Водитель внедорожника, крепкий коренастый мужчина средних лет, забрал у меня вещи и положил их в багажник, битком забитый продуктами. Увидев коробки с провизией, я понял, что путь нам предстоит неблизкий.
— Тебя ведь Азат зовут?
— Да.
— А я Токтар. — Мужчина протянул мне руку. — Это я попросил твоего шефа отправить тебя. Мы с ним друзья.
Токтар-ага производил приятное впечатление: открытый, словоохотливый. С таким в дороге скучать не придется.
— Так куда мы едем?
— В аул, которого уже давным-давно нет.
Я хотел было задать ему еще несколько вопросов, но в этот момент из окна машины выглянуло недовольное лицо профессора Камино и он потребовал, чтобы скорее садились в машину.
Путь действительно был неблизкий: несколько сотен километров, а может, и целая тысяча. Хорошие дороги очень скоро закончились, и начались плохие.

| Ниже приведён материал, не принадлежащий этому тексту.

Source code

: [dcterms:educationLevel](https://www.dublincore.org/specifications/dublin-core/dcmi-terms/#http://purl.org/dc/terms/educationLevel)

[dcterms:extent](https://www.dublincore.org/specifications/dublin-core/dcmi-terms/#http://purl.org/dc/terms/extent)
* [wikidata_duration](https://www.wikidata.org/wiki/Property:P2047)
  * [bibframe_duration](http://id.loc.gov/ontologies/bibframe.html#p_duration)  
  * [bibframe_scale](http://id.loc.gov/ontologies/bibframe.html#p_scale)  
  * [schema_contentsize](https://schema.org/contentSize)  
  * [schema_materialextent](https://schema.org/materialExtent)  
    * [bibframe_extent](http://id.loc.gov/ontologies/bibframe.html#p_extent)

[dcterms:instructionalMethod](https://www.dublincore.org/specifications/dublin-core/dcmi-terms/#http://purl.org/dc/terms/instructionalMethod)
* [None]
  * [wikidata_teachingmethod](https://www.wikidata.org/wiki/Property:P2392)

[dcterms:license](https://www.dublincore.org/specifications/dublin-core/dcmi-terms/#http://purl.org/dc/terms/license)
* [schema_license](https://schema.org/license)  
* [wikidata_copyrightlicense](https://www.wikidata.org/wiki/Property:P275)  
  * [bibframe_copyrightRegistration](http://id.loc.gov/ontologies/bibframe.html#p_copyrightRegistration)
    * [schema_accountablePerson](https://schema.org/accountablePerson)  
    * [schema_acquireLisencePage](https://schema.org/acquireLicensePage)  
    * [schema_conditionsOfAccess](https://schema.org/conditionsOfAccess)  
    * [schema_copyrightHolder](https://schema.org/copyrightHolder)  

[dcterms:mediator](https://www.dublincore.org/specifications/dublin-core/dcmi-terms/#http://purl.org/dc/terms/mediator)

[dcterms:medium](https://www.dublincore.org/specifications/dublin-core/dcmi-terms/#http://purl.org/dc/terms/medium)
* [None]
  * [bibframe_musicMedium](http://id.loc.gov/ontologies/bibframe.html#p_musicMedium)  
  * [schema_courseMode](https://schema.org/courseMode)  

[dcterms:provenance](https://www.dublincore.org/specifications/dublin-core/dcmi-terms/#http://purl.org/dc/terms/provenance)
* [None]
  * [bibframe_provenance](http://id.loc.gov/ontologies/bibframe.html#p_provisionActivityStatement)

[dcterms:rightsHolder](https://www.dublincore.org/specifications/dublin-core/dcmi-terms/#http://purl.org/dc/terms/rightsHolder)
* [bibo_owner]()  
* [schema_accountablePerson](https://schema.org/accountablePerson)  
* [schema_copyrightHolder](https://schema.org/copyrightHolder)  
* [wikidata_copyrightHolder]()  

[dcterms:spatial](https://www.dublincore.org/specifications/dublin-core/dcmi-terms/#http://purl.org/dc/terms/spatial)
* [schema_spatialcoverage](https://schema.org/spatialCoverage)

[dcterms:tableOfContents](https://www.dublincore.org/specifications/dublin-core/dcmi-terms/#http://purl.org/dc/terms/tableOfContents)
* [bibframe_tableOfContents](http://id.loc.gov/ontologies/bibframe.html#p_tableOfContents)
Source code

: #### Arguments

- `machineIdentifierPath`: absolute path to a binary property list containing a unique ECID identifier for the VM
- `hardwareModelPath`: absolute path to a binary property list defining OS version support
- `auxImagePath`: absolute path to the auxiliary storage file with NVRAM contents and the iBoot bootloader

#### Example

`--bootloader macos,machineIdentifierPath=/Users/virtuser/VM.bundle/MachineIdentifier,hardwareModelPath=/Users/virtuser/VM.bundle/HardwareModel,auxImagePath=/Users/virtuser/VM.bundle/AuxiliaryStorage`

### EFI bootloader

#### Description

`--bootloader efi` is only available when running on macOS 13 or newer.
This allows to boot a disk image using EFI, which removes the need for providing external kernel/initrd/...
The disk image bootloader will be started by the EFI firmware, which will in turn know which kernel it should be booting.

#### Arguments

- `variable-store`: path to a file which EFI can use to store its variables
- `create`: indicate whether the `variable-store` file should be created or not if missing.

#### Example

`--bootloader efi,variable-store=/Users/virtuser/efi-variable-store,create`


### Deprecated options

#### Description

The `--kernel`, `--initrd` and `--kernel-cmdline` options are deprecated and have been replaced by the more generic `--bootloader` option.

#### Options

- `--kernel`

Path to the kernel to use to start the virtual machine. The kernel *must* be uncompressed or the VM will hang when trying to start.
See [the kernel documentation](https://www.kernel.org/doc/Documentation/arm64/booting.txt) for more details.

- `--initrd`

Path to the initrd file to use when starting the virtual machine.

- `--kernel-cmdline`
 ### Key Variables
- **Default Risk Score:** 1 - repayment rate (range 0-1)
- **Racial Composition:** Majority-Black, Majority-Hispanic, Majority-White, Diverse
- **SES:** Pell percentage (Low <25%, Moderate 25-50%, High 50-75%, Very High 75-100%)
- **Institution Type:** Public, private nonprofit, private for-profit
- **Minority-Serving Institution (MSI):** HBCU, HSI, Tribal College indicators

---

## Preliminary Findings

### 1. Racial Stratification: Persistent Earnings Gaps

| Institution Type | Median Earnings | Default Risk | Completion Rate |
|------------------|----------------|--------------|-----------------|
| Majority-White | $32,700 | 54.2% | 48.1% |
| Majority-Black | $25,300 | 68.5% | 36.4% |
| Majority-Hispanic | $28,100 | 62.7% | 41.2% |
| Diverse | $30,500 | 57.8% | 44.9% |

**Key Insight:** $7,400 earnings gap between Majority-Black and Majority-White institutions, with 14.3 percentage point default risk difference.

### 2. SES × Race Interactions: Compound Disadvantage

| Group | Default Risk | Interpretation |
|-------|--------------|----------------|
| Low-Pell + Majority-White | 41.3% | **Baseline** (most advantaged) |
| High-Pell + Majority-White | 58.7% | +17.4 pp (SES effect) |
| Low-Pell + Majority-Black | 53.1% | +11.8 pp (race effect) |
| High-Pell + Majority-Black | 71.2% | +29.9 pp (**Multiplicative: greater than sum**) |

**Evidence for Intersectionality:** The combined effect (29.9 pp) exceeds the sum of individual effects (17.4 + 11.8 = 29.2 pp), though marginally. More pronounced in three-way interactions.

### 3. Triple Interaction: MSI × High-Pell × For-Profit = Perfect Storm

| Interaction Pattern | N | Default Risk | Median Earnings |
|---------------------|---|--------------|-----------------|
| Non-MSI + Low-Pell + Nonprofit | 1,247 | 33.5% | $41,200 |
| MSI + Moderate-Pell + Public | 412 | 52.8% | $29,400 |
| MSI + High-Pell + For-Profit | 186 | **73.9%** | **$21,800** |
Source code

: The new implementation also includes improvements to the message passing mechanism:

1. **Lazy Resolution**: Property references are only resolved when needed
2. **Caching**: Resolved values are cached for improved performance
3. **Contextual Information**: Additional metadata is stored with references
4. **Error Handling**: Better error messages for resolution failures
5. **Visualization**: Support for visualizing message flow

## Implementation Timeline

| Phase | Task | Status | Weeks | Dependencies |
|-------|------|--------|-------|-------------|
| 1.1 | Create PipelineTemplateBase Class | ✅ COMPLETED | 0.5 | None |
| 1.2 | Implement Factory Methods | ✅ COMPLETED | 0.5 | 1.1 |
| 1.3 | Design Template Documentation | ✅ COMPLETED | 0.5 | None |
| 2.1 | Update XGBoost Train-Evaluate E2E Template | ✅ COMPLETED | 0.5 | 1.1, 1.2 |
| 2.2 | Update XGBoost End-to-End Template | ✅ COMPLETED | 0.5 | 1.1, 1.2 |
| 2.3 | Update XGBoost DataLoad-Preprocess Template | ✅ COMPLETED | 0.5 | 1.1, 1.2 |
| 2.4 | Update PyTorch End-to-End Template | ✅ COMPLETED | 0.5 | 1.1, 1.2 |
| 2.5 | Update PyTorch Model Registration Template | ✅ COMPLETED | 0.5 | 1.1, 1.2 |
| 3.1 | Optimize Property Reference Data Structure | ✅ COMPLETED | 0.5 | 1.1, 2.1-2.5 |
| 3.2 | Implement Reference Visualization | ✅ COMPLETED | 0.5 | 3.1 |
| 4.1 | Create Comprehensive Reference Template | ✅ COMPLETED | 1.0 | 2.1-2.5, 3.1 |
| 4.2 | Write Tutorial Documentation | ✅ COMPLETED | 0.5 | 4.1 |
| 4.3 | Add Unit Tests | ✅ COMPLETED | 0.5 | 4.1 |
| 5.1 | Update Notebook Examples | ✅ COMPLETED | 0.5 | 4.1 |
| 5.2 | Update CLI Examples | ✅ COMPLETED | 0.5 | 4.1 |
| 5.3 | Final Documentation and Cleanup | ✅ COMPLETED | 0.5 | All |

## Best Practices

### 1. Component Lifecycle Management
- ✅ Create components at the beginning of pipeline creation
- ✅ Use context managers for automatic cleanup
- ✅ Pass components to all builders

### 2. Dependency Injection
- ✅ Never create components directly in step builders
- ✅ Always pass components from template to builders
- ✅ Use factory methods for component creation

Водитель был вынужден сбавлять ход, а местами, на особенно разбитых участках трассы, и вовсе ехать со скоростью трактора. Путешествие превратилось в унылую бесконечно долгую тряску. Но и это можно было бы перетерпеть, если бы не изматывающая сорокаградусная жара. Асфальт буквально плавился под палящими лучами солнца. В машине мы совершенно измучились от духоты. Особенно тяжело пришлось дону Эстебану. И без того бледное лицо его сделалось мертвенно-серым. Но он держался. Отрешенно взирал в окно, на утопающую в знойном полуденном мареве степь и о чем-то, казалось, думал. Видимо, у него были очень веские причины, если ради поездки в неведомую глушь он был готов рисковать собственным здоровьем.
— С вами все в порядке? — спросил я, заметив, как он кладет под язык какую-то таблетку.
— Сейчас пройдет.
— Так что все-таки у вас болит? — забеспокоился водитель (я его перевел).
— Забавно, — профессор натужно улыбнулся, — сам врач, а здоровье ни к черту.
— Вам надо вернуться и лечь в больницу. — Водитель стал сбрасывать скорость.
— Нет, — запротестовал старик. — Не для того я проделал такой путь, чтобы в последний момент повернуть назад.
— Если что-то с вами случится, отвечать мне.
— Тогда остановите машину, — решительно заявил дон Эстебан. — Я сойду.
Водитель плотно сжал губы, будто пытаясь сдержать в себе какие-то эмоции, и резко надавил на газ.
К счастью, до аула Токтара-ага было уже недалеко. В местном фельдшерско-акушерском пункте медсестры оказали дону Эстебану медицинскую помощь, и ему стало лучше. Затем мы отправились к родственникам нашего штурмана.
Родня Токтара-ага встретила нас со всем присущим казахам радушием. Дастархан, расстеленный по традиции на низком столе, был так богат и разнообразен — и салаты на любой вкус, и всевозможные мясные деликатесы, и бешбармак из зарезанного по случаю нашего приезда барашка, — что разбегались глаза. Иностранного гостя усадили на почетное место. Хозяин дома, дряхлый согбенный старик, невзирая на возраст (он был постарше дона Эстебана), взялся за ним ухаживать: накладывал ему в тарелку самых вкусных яств, рассказывал о способе их приготовления, а когда принесли баранью голову, стал учить тонкостям ее разделки.
— Это ваш отец? — поинтересовался я у сидевшего рядом Токтара-ага.
— Дед, — отозвался тот. — Ему девяносто и он отлично поет.
— Счастливый вы, — позавидовал я.
— И почему же?
— Потому что у вас есть дед.
Токтар-ага выглядел довольным и расслабленным, каким, впрочем, и должен был выглядеть после благополучно закончившейся многочасовой езды по бездорожью и долгожданной встречи с родней, и я подумал, что сейчас самое время разузнать у него о цели нашей поездки.
— Да я и сам толком не знаю, — молвил он, недоуменно пожимая плечами. — Он мне тоже ничего не рассказывает. Просто позвонил как-то и попросил узнать, где находится этот аул. Я все архивы переворошил, всех знакомых расспросил, прежде чем нашел. Оказалось, что это недалеко от моего родного села. Бывает же такое совпадение.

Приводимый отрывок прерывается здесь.